------ Stored data ------

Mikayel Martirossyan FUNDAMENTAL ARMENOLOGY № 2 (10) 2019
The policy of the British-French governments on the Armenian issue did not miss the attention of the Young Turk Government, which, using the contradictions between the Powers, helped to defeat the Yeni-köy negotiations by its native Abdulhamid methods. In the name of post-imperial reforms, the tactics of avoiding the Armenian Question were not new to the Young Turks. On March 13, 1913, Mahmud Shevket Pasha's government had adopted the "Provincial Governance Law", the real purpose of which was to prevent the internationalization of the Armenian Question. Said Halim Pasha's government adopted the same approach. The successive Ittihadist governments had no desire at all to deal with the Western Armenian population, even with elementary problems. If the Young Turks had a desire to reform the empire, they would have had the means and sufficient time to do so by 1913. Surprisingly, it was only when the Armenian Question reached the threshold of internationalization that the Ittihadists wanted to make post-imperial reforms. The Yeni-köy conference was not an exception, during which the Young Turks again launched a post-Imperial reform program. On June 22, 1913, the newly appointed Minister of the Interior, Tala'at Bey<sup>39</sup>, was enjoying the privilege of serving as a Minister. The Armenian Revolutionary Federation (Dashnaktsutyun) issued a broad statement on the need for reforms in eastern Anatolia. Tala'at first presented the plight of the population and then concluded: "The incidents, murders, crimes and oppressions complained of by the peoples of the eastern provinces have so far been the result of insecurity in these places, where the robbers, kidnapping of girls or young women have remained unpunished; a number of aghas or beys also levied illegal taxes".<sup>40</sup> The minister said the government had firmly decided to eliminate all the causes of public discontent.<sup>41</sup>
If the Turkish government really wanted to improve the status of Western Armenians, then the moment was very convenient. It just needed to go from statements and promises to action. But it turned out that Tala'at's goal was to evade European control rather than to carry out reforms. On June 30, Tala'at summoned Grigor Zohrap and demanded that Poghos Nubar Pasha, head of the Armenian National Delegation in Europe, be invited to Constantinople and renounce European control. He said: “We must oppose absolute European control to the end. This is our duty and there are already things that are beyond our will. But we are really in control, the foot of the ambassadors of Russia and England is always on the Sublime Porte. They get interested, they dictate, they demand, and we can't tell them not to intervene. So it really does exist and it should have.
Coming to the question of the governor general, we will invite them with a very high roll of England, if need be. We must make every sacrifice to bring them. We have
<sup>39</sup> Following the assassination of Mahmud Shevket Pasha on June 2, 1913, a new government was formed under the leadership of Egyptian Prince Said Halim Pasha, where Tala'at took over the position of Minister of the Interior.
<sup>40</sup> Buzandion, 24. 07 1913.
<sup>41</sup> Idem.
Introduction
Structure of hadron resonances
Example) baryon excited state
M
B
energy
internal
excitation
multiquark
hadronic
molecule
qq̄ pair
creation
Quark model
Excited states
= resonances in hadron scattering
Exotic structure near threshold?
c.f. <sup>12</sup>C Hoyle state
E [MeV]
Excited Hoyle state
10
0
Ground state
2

------
------ Stored data ------

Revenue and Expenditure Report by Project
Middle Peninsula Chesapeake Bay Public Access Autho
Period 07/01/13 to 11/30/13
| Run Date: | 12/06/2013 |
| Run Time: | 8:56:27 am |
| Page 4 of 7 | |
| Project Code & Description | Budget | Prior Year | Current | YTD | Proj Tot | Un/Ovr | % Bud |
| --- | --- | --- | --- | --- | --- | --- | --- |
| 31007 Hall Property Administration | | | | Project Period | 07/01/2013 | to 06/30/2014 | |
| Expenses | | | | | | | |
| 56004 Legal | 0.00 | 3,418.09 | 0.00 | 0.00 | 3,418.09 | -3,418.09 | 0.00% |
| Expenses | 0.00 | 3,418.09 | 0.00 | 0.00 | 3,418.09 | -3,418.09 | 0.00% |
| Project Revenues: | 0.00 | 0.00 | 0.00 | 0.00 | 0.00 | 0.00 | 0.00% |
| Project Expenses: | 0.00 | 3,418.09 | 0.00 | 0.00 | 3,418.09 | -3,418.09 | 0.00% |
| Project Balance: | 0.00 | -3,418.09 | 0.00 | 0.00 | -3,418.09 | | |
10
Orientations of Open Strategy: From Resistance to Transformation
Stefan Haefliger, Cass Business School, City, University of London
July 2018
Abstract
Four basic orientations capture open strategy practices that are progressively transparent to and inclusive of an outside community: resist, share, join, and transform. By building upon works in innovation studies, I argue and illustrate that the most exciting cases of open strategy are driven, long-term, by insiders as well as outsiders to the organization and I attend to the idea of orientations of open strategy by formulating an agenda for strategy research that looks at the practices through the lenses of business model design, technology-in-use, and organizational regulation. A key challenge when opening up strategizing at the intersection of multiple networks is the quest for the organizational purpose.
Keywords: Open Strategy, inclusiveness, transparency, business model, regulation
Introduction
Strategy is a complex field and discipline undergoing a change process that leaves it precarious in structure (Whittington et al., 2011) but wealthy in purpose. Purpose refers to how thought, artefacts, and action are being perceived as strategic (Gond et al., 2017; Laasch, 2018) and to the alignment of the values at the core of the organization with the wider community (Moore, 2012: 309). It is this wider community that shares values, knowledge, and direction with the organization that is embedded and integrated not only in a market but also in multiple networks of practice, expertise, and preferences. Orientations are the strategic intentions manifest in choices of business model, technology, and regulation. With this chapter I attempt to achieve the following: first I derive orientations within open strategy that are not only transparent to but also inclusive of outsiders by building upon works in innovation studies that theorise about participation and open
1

------

Task directions: Select all lines with the word "Expenses" from the entries above.

Reply:
| Expenses | | | | | | | |
| Expenses | 0.00 | 3,418.09 | 0.00 | 0.00 | 3,418.09 | -3,418.09 | 0.00% |
| Project Expenses: | 0.00 | 3,418.09 | 0.00 | 0.00 | 3,418.09 | -3,418.09 | 0.00% |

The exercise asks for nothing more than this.